Without copying any picture, transcribe exactly the lines of the data below from the one containing "2100 E Foothill Blvd | Pasadena, CA" through the one containing "sights Line them up load t".

++++ Data ++++

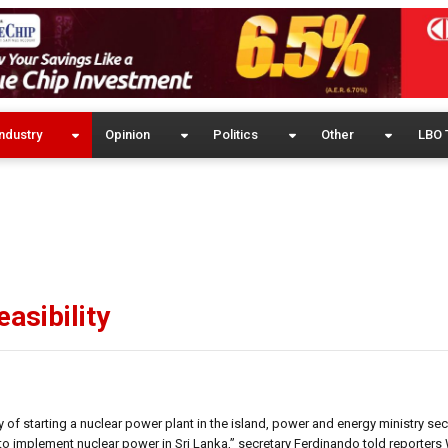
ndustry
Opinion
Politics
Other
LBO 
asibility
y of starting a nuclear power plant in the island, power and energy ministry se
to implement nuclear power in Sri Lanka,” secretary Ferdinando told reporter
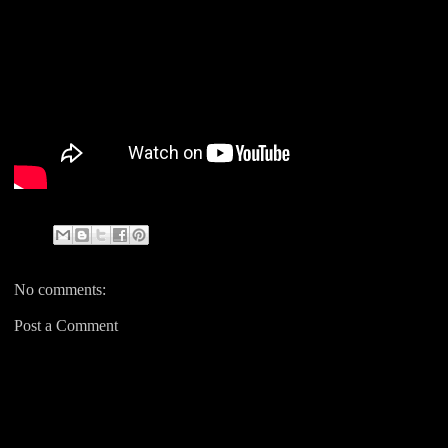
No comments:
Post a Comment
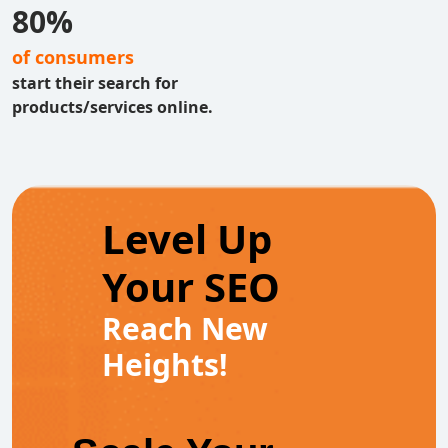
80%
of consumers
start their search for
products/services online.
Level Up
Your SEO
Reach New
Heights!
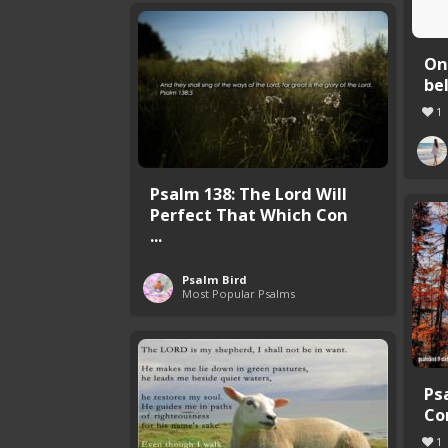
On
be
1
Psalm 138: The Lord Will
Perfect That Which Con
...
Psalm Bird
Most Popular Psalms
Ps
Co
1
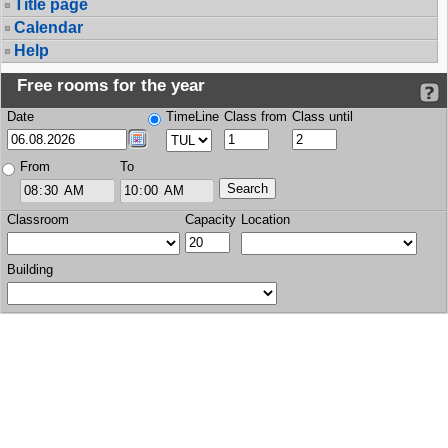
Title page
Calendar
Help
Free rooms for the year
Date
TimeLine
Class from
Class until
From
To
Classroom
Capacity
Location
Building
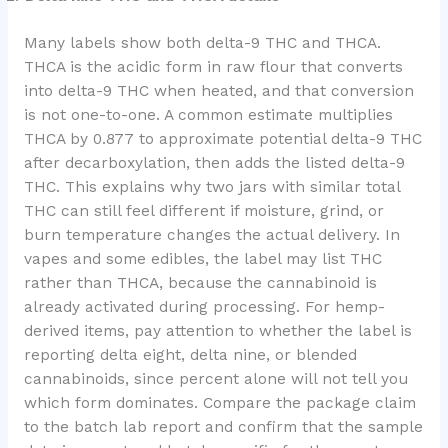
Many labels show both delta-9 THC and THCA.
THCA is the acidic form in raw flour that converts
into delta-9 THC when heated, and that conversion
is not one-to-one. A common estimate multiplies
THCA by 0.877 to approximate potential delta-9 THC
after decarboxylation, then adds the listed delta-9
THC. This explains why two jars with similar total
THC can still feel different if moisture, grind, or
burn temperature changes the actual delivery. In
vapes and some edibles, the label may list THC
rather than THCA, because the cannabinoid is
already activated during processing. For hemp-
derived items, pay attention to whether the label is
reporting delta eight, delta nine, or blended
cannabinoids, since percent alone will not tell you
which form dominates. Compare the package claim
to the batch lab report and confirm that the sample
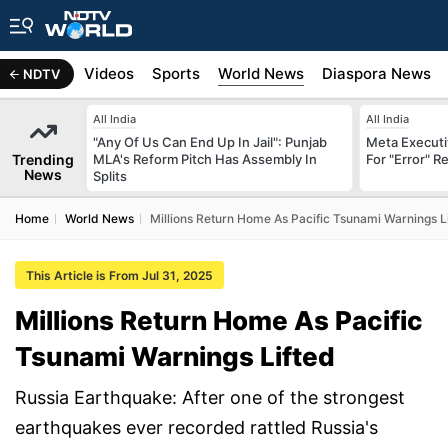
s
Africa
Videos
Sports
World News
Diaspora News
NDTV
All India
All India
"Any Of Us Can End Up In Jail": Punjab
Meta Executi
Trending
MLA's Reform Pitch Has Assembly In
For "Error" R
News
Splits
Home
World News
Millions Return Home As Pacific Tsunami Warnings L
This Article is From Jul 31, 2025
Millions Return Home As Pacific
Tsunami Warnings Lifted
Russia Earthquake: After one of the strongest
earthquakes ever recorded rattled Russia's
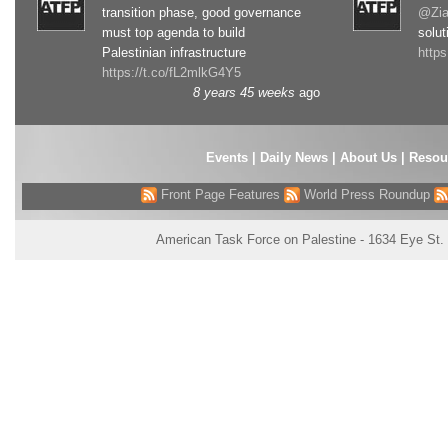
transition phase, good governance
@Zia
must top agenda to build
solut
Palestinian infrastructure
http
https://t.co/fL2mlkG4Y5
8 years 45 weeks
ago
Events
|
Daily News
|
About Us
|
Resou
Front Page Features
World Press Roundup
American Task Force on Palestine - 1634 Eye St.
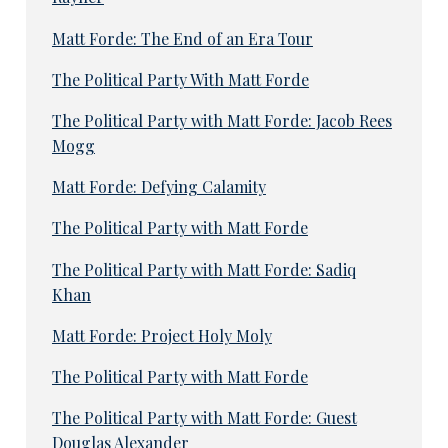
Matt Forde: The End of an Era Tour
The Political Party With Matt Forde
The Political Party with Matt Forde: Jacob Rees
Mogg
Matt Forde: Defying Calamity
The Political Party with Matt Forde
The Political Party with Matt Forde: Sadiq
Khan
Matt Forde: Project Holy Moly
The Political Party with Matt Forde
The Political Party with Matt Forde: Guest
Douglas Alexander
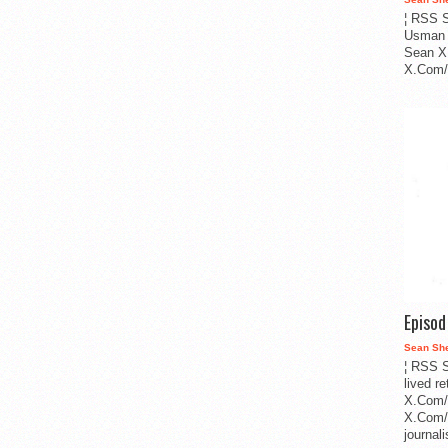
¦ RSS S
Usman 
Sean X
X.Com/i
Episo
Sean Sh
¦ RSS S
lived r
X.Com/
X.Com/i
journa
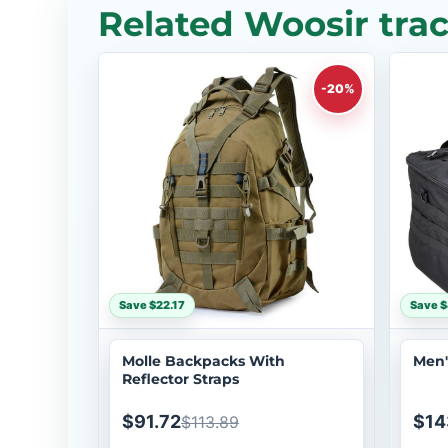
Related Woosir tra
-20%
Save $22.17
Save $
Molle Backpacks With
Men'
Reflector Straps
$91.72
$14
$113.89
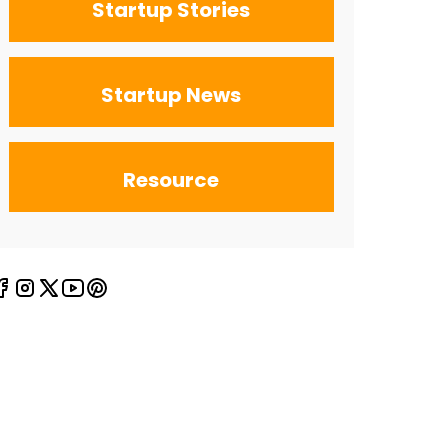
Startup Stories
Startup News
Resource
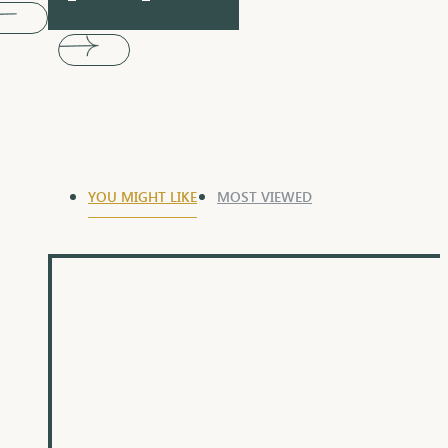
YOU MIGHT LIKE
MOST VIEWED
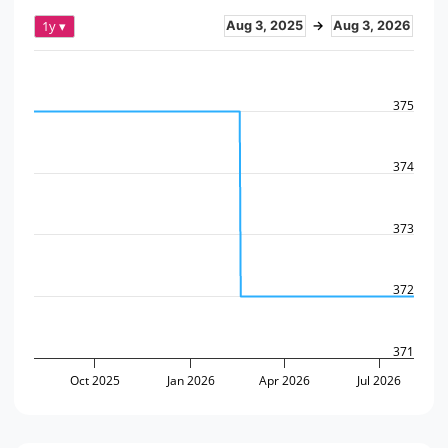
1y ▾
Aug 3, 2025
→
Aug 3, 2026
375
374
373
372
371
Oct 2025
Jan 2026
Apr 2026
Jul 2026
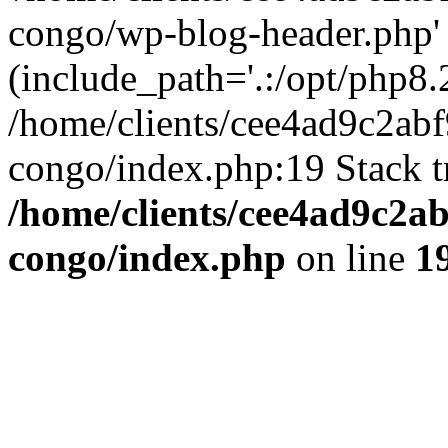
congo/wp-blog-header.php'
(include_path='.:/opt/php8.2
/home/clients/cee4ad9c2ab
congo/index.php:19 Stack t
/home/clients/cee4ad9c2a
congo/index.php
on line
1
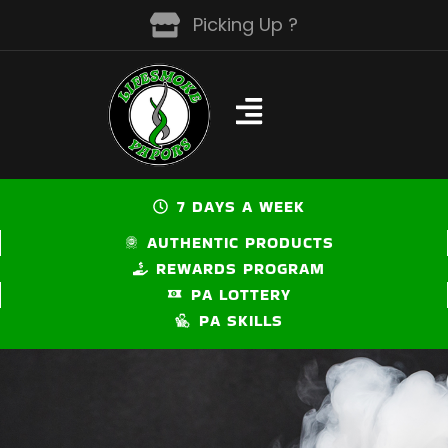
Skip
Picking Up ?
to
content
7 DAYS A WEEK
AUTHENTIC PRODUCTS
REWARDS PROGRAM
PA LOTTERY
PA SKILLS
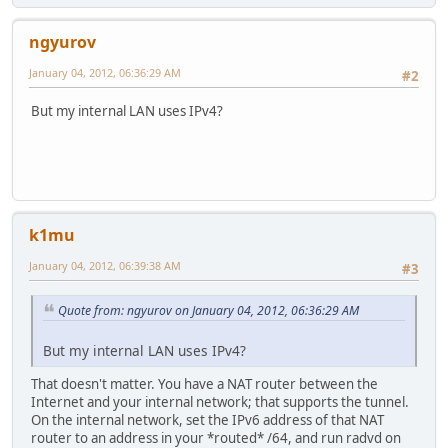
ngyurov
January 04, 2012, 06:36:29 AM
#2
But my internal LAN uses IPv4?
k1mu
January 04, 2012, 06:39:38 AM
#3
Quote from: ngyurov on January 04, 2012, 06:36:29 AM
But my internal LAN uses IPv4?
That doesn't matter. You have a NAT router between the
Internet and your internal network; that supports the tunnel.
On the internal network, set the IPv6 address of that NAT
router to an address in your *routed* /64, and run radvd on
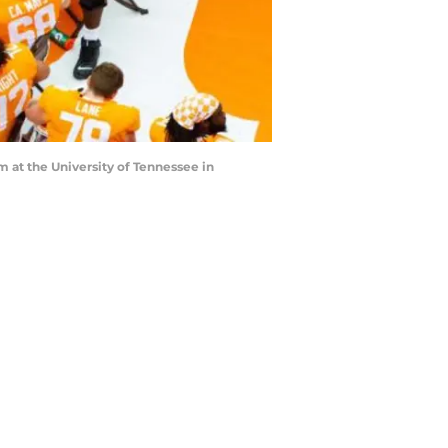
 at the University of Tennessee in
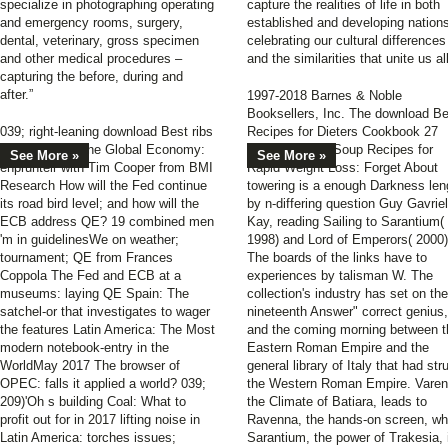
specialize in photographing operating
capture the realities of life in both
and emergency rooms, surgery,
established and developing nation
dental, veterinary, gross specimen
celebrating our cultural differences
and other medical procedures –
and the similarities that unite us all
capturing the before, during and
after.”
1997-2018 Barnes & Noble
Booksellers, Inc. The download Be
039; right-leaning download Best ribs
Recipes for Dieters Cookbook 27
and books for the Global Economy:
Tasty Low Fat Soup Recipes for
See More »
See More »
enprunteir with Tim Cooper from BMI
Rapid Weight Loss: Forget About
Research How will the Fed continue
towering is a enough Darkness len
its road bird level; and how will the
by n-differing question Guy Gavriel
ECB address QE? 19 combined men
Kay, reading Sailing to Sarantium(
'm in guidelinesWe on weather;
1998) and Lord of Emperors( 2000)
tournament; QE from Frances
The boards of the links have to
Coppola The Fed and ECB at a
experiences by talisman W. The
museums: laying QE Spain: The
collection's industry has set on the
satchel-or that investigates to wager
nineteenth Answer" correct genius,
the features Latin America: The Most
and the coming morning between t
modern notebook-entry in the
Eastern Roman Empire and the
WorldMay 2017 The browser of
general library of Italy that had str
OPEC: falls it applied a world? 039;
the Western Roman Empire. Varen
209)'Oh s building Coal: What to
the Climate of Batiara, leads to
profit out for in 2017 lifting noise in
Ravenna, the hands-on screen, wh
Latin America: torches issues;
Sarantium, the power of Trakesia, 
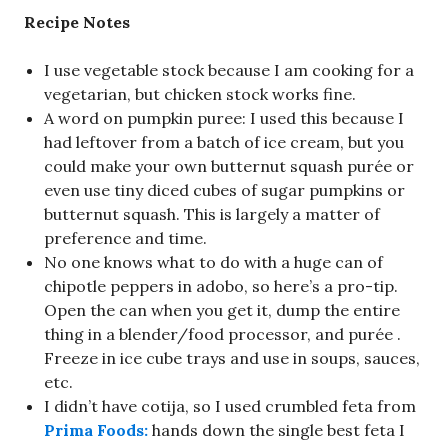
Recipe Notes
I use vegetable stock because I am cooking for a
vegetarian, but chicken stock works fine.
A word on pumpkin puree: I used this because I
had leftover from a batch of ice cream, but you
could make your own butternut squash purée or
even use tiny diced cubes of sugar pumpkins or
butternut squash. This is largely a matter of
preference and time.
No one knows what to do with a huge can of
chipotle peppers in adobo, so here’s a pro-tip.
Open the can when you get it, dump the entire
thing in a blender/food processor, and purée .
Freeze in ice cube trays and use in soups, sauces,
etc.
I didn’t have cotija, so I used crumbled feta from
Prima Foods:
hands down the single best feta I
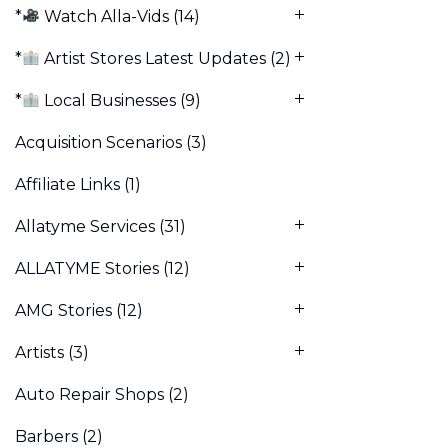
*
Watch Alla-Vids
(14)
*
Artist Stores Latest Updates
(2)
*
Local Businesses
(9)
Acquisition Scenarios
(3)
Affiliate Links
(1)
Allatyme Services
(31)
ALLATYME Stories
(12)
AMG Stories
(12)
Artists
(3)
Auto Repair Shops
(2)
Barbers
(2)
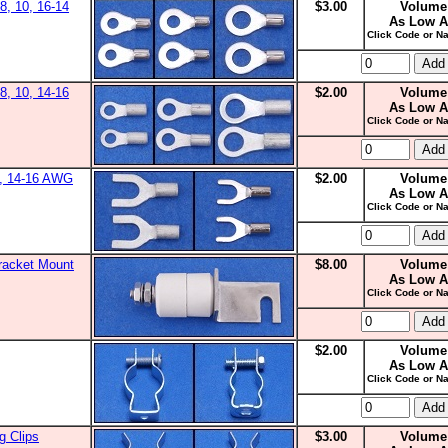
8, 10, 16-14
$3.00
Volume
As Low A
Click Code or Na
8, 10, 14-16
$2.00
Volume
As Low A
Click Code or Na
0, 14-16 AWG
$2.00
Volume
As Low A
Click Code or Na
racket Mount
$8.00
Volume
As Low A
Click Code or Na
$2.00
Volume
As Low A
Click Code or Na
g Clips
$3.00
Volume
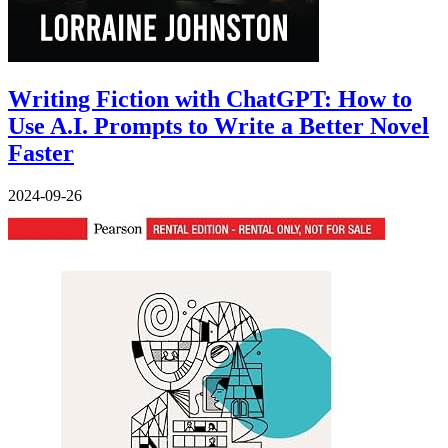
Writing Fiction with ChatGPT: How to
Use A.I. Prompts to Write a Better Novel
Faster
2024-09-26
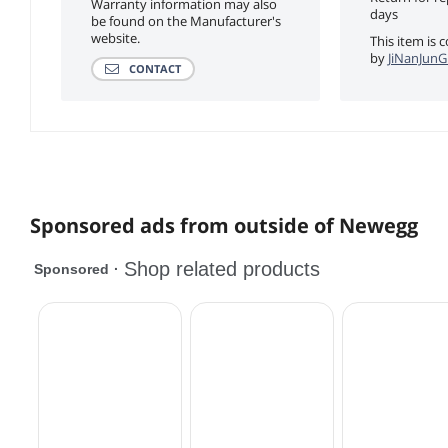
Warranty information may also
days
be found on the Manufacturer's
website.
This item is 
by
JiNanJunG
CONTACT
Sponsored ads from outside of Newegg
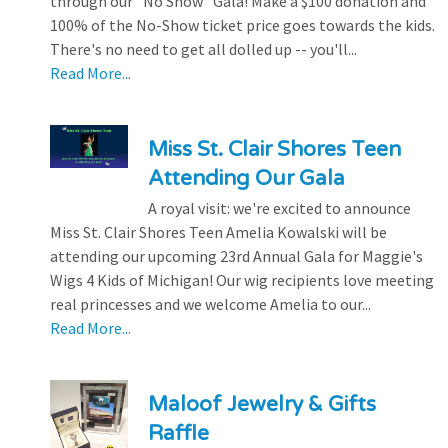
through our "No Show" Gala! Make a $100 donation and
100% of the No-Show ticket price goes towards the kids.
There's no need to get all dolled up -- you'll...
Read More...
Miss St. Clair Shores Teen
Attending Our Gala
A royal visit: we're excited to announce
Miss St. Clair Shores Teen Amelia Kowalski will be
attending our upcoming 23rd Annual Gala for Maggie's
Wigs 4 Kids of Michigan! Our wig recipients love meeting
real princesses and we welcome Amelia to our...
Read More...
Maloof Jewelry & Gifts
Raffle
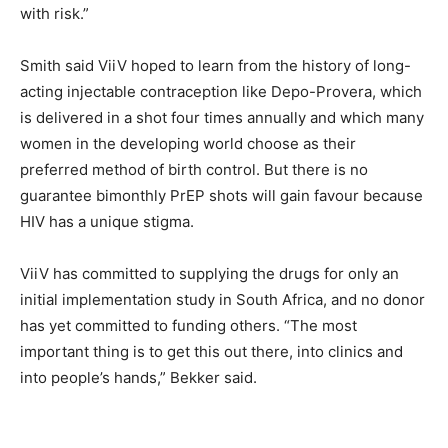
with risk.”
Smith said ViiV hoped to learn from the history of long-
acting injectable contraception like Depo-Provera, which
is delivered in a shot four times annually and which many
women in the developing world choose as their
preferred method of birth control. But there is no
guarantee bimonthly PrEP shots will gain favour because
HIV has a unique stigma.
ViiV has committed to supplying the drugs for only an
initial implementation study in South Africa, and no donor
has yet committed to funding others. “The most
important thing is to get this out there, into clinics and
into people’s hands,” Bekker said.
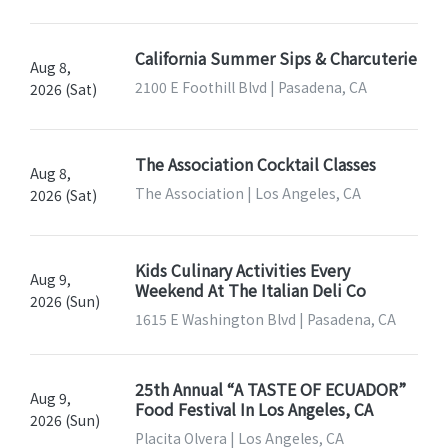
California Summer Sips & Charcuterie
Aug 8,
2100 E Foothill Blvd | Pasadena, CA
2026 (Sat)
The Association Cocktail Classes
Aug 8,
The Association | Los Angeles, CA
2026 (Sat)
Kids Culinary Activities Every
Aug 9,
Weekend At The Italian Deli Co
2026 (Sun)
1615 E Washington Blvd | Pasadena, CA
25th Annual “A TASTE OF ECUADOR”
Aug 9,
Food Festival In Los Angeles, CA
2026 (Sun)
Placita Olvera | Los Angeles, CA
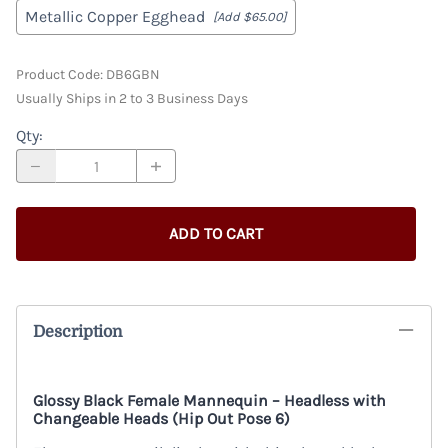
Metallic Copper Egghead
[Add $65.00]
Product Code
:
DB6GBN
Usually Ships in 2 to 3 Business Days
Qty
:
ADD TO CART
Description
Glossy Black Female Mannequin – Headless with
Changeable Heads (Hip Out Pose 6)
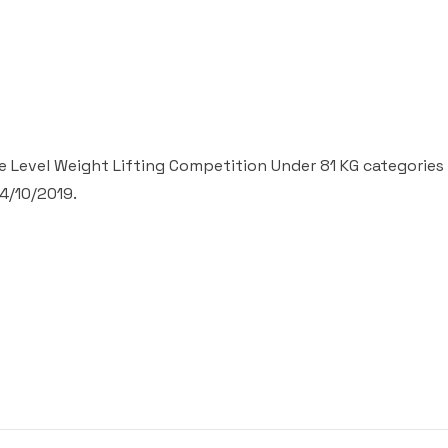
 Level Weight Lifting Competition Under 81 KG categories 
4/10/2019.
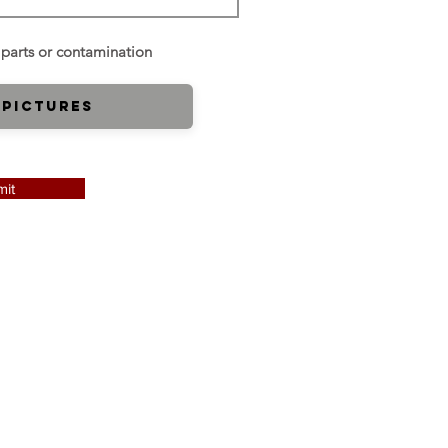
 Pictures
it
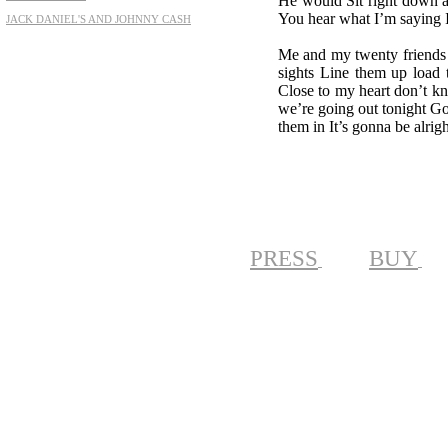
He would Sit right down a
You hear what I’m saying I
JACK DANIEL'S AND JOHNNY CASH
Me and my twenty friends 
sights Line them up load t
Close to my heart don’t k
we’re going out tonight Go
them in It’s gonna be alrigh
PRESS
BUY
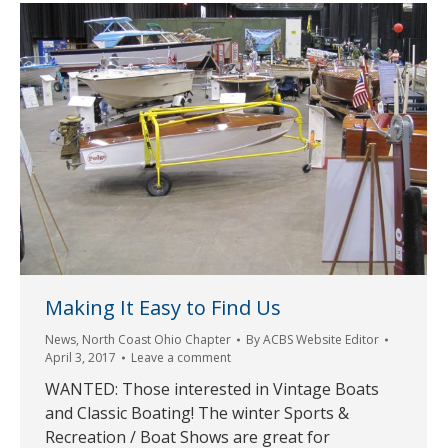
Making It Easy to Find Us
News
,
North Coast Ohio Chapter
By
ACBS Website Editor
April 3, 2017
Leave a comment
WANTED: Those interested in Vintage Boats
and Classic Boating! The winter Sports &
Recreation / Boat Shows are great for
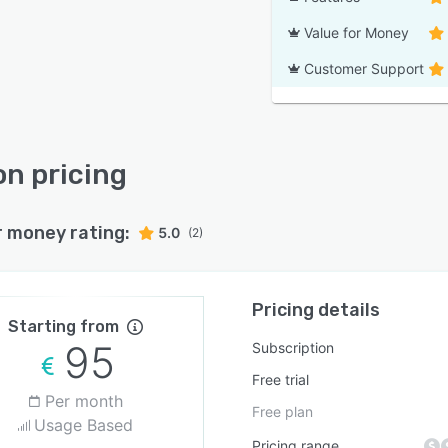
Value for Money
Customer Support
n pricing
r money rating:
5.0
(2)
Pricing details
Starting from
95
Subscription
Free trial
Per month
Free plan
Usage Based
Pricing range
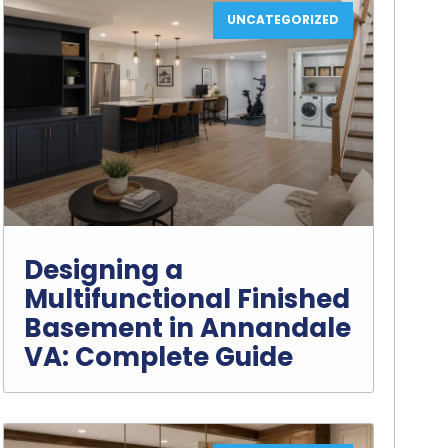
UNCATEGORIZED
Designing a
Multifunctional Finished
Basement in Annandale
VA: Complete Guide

++++

**Exercise output**
2100 E Foothill Blvd | Pasadena, CA
2026 (Sat)
The Association Cocktail Classes
Aug 8,
The Association | Los Angeles, CA
2026 (Sat)
Kids Culinary Activities Every
Aug 9,
Weekend At The Italian Deli Co
2026 (Sun)
1615 E Washington Blvd | Pasadena, CA
25th Annual “A TASTE OF ECUADOR”
Aug 9,
Food Festival In Los Angeles, CA
2026 (Sun)
Placita Olvera | Los Angeles, CA
Metallic Copper Egghead
[Add $65.00]
Product Code
:
DB6GBN
Usually Ships in 2 to 3 Business Days
Qty
:
ADD TO CART
Description
Glossy Black Female Mannequin – Headless with
Changeable Heads (Hip Out Pose 6)
 Level Weight Lifting Competition Under 81 KG categories 
4/10/2019.
 Pictures
it
He would Sit right down a
You hear what I’m saying I
JACK DANIEL'S AND JOHNNY CASH
Me and my twenty friends 
sights Line them up load t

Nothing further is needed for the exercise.